(Plain-text document sources)
————————
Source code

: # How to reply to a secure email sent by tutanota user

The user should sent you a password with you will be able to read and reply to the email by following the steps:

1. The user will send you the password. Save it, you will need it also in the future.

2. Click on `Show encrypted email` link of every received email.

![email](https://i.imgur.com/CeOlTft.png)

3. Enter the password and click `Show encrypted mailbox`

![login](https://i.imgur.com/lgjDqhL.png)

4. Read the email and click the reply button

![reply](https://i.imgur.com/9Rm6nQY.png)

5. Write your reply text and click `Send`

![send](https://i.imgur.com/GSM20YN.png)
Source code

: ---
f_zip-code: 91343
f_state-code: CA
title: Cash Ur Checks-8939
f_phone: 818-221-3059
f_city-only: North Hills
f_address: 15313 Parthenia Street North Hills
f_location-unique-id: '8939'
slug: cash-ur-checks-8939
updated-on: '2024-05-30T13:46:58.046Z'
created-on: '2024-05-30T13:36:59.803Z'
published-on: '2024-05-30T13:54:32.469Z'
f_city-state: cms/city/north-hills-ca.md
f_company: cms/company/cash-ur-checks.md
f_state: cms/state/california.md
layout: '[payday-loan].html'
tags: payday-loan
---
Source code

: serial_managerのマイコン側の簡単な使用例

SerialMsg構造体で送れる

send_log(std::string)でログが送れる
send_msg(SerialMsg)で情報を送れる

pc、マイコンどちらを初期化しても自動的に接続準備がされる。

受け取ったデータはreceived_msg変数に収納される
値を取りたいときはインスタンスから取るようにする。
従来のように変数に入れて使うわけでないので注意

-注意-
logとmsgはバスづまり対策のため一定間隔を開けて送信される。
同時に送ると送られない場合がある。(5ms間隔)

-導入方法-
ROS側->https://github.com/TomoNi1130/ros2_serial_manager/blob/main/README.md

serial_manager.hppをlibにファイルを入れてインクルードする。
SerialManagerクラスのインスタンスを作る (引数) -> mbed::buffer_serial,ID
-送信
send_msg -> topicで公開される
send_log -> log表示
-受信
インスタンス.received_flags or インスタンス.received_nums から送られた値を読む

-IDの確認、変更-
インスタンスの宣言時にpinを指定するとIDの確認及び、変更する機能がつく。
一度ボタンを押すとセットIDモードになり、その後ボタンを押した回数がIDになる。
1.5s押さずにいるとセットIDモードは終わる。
————————
:: Problem description ::
Reproduce all of the data above verbatim, from start to finish.

:: Task solution ::
Source code

: # How to reply to a secure email sent by tutanota user

The user should sent you a password with you will be able to read and reply to the email by following the steps:

1. The user will send you the password. Save it, you will need it also in the future.

2. Click on `Show encrypted email` link of every received email.

![email](https://i.imgur.com/CeOlTft.png)

3. Enter the password and click `Show encrypted mailbox`

![login](https://i.imgur.com/lgjDqhL.png)

4. Read the email and click the reply button

![reply](https://i.imgur.com/9Rm6nQY.png)

5. Write your reply text and click `Send`

![send](https://i.imgur.com/GSM20YN.png)
Source code

: ---
f_zip-code: 91343
f_state-code: CA
title: Cash Ur Checks-8939
f_phone: 818-221-3059
f_city-only: North Hills
f_address: 15313 Parthenia Street North Hills
f_location-unique-id: '8939'
slug: cash-ur-checks-8939
updated-on: '2024-05-30T13:46:58.046Z'
created-on: '2024-05-30T13:36:59.803Z'
published-on: '2024-05-30T13:54:32.469Z'
f_city-state: cms/city/north-hills-ca.md
f_company: cms/company/cash-ur-checks.md
f_state: cms/state/california.md
layout: '[payday-loan].html'
tags: payday-loan
---
Source code

: serial_managerのマイコン側の簡単な使用例

SerialMsg構造体で送れる

send_log(std::string)でログが送れる
send_msg(SerialMsg)で情報を送れる

pc、マイコンどちらを初期化しても自動的に接続準備がされる。

受け取ったデータはreceived_msg変数に収納される
値を取りたいときはインスタンスから取るようにする。
従来のように変数に入れて使うわけでないので注意

-注意-
logとmsgはバスづまり対策のため一定間隔を開けて送信される。
同時に送ると送られない場合がある。(5ms間隔)

-導入方法-
ROS側->https://github.com/TomoNi1130/ros2_serial_manager/blob/main/README.md

serial_manager.hppをlibにファイルを入れてインクルードする。
SerialManagerクラスのインスタンスを作る (引数) -> mbed::buffer_serial,ID
-送信
send_msg -> topicで公開される
send_log -> log表示
-受信
インスタンス.received_flags or インスタンス.received_nums から送られた値を読む

-IDの確認、変更-
インスタンスの宣言時にpinを指定するとIDの確認及び、変更する機能がつく。
一度ボタンを押すとセットIDモードになり、その後ボタンを押した回数がIDになる。
1.5s押さずにいるとセットIDモードは終わる。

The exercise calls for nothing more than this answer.